Lembremos que Moro não fez o mesmo com a mulher de Cunha, por exemplo. Não prendeu nem investigou Cláudia Cruz. Poderia ter feito, para municiar o STF com informações. Mas aí fugiria do script oposicionista da Lava-Jato.

Há só um detalhe: ao contrário do impeachment na Câmara, o golpe via TSE coloca PMDB e boa parte da base governista unidos contra a tentativa de cassar Dilma/Temer.

Se Dilma caísse pelas mãos de Cunha, Temer seria o capitão do golpe em parceria com o PSDB de São Paulo. Agora, não.  A resistência contra Aécio/Gilmar/Moro/Globo pode unir PT/PMDB e parcelas dos outros partidos governistas.

A não ser que surja uma bomba indefensável a comprometer a chapa Dilma/Temer.

3 – O mais grave da nova Operação, entretanto, é mostrar que não haverá trégua econômica. A Lava-Jato estrangula o país.

Em suas andanças por Brasília, Aécio Neves diz abertamente a quem queira ouvir: “já avisamos aos empresários que, quando Dilma cair, a PF não vai mais barbarizar nem humilhar ninguém; tudo volta ao normal”.

Essa é a parceria de Moro/Aécio: a chantagem econômica.

Podem escrever, esse será mais um mote para o golpe: é preciso arrancar Dilma do poder, com ou sem provas consistentes, porque enquanto ela não sair de lá a economia seguirá estrangulada pela Justiça.

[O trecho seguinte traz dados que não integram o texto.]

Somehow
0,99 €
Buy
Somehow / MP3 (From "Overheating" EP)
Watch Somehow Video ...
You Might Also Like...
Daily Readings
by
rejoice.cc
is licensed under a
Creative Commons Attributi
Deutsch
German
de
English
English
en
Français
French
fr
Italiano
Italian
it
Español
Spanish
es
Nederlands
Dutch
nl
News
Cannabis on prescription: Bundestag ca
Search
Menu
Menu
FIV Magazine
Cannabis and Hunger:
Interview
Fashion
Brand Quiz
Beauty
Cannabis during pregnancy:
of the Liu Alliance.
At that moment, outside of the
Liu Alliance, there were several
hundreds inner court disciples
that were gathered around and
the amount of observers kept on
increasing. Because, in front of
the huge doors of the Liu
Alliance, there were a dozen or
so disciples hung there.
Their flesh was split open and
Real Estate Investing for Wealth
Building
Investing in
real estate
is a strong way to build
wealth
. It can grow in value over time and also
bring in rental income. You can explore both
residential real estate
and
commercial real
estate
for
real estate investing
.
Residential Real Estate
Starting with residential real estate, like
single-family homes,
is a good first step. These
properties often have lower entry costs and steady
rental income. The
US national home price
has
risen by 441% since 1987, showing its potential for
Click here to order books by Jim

Por fim, um fato inescapável: Dilma, mais que nunca, precisará de apoio popular para resistir. No entanto, decidiu adotar em 2016 a pauta que desarticula seus apoiadores: Reforma da Previdência (com a faca no pescoço) e até alterações no Salário Mínimo são pontos que interessam àqueles que pretendem derrubá-la.

O governo, no momento em que se sentiu um pouquinho mais forte, já começava a dar as costas de novo para o que restou de sua base popular.

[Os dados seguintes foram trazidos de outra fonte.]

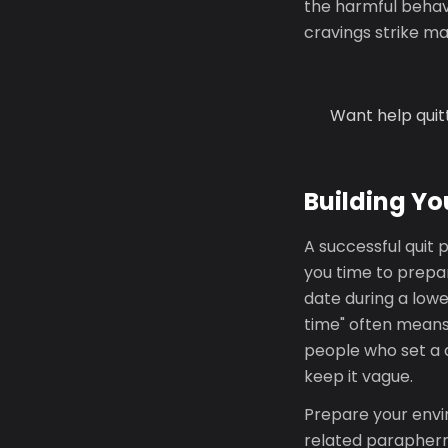
the harmful behavi
cravings strike m
Want help quit
Building Yo
A successful quit p
you time to prepar
date during a lowe
time" often means
people who set a q
keep it vague.
Prepare your envi
related parapherna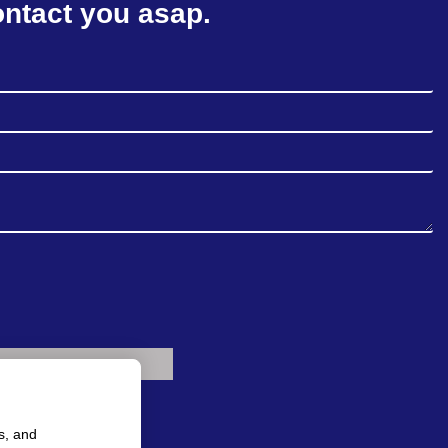
ontact you asap.
s, and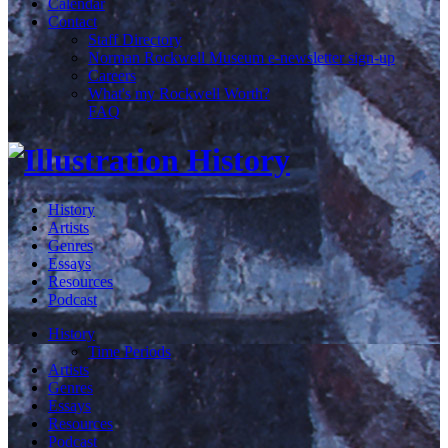
Calendar
Contact
Staff Directory
Norman Rockwell Museum e-newsletter sign-up
Careers
What's my Rockwell Worth?
FAQ
History
Artists
Genres
Essays
Resources
Podcast
History
Time Periods
Artists
Genres
Essays
Resources
Podcast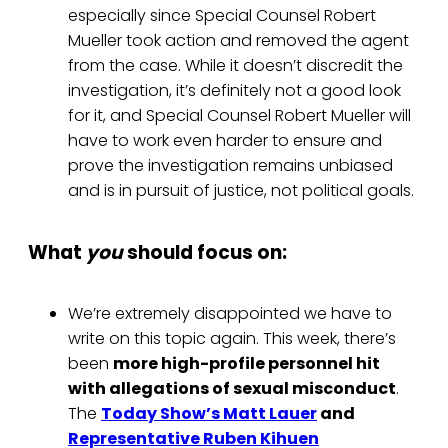
especially since Special Counsel Robert
Mueller took action and removed the agent
from the case. While it doesn’t discredit the
investigation, it’s definitely not a good look
for it, and Special Counsel Robert Mueller will
have to work even harder to ensure and
prove the investigation remains unbiased
and is in pursuit of justice, not political goals.
What
you
should focus on:
We’re extremely disappointed we have to
write on this topic again. This week, there’s
been
more high-profile personnel hit
with allegations of sexual misconduct
.
The
Today Show’s Matt Lauer
and
Representative Ruben Kihuen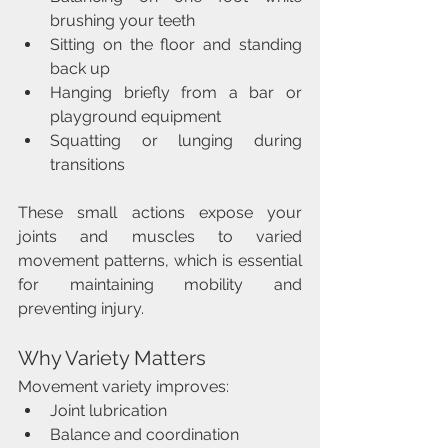
brushing your teeth
Sitting on the floor and standing 
back up
Hanging briefly from a bar or 
playground equipment
Squatting or lunging during 
transitions
These small actions expose your 
joints and muscles to varied 
movement patterns, which is essential 
for maintaining mobility and 
preventing injury.
Why Variety Matters
Movement variety improves:
Joint lubrication
Balance and coordination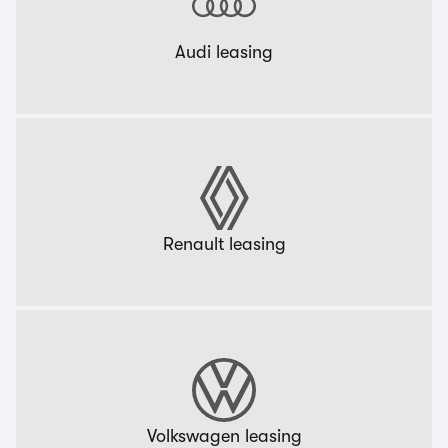
Audi leasing
Renault leasing
Volkswagen leasing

Dilma e o PT, se quiserem resistir, não podem se dar ao luxo de caminhar por essa trilha.

Moro é o marqueteiro da oposição e o pauteiro da mídia. Pretende, ainda, ser o coveiro da centro-esquerda no Brasil.

Estamos em meio a uma guerra total.  Não está escrito que a direita midiática e judicial vai ganhar. Mas uma coisa é certa: quando adota o programa econômico dos inimigos, Dilma só facilita o trabalho do juiz das camisas negras.